Si Nous insistons sur votre mission, c’est parce qu’un festival, comme celui que vous vivez en ce moment, est un temps favorable pour réfléchir sur l’orientation d’une vie d’apôtre. Ce à quoi vous tendez à travers la restauration des valeurs humaines du monde rural, au delà du souci légitime de causes terrestres, c’est à une éducation religieuse des tièdes, à une évangélisation des incroyants, à une conversion plus complète de tous au Christ et à l’Eglise, dont les Pasteurs demeurent pour vous les guides authentiques que le Seigneur a établis.

Une telle mission exige de votre part, vous en êtes intimement persuadés, un accord entre vos croyances et votre vie quotidienne. Comment dès lors ne pas demander au Seigneur la grâce d’une foi vivante, et ne pas user largement des secours surnaturels qu’Il nous a donnés: la prière, la pratique fervente des sacrements, les récollections et les retraites, au cours desquelles s’acquiert, avec une foi plus profonde, un jugement chrétien porté sur les événements? Pour être moins voyantes que d’autres activités, celles-ci sont capitales. Elles constituent sans aucun doute l’armature spirituelle de votre action, la véritable efficacité de votre Mouvement. Le Christ l’a dit clairement: «Sans moi, vous ne pouvez rien faire» (Jo. 15, 5).

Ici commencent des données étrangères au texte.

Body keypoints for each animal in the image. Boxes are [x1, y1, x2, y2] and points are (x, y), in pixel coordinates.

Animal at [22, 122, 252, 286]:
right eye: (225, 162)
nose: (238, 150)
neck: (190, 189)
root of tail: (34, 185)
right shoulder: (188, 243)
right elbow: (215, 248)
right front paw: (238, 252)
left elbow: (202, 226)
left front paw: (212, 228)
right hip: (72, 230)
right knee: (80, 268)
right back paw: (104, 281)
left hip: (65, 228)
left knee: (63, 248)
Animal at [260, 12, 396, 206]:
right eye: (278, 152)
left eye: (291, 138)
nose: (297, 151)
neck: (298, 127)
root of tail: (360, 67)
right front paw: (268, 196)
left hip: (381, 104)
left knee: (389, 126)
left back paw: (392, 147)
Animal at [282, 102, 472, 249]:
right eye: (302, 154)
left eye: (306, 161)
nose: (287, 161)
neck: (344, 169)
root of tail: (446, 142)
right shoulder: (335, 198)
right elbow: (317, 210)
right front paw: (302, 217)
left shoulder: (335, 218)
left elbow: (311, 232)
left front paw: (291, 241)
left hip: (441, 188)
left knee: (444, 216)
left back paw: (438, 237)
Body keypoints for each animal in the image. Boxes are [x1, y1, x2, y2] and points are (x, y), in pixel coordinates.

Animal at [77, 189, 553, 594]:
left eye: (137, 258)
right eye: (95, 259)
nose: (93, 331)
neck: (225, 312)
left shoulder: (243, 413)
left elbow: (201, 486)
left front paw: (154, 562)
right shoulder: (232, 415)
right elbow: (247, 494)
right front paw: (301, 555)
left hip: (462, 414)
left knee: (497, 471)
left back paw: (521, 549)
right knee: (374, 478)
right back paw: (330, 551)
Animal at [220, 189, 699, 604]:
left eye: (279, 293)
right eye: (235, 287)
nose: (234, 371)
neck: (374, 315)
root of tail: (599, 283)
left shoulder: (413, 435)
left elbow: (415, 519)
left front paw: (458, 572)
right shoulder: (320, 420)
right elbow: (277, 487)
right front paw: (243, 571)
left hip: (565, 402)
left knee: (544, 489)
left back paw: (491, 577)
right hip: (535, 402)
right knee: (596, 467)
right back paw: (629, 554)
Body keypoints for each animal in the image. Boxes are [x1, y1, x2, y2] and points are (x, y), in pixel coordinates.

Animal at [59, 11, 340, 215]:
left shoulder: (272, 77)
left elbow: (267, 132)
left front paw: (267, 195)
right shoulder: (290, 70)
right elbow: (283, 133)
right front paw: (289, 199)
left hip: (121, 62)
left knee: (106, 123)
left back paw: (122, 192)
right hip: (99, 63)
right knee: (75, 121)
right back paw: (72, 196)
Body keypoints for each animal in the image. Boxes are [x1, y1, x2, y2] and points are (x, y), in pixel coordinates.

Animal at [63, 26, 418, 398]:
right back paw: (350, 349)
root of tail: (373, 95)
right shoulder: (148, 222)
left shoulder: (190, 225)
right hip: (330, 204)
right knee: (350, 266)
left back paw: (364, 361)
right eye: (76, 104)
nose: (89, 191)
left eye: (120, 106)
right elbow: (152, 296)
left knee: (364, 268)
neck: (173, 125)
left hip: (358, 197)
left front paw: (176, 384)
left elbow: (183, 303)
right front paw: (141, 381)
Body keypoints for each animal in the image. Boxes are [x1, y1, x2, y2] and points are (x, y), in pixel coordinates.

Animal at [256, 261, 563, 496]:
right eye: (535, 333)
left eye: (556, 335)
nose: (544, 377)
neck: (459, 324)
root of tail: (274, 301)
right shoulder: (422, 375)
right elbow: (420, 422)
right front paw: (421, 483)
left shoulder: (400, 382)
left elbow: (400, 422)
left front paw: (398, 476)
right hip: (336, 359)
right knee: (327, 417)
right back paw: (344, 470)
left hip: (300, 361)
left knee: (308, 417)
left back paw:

Dans la confiance que vous entendrez ces paroles instantes suggérées par Notre charge de pasteur universel, Nous vous souhaitons un excellent et fructueux congrès. Nous reprenons volontiers le vœu que le bon pape Jean adressait naguère au MIJARC: «Soyez (de) vivants témoins, enracinés dans la foi, joyeux dans l’espérance et débordants de charité, en véritables enfants de Dieu». (Radiomessage de Jean XXIII pour le premier Congrès du MIJARC, 29 mai 1960 A.A.S. 52 [1960], p. 472). Et appelant sur vos travaux les plus abondantes lumières de l’Esprit-Saint, Nous accordons à vous-mêmes, à vos frères, aux personnalités présentes et à tous ceux qui Nous écoutent, Notre très paternelle Bénédiction Apostolique.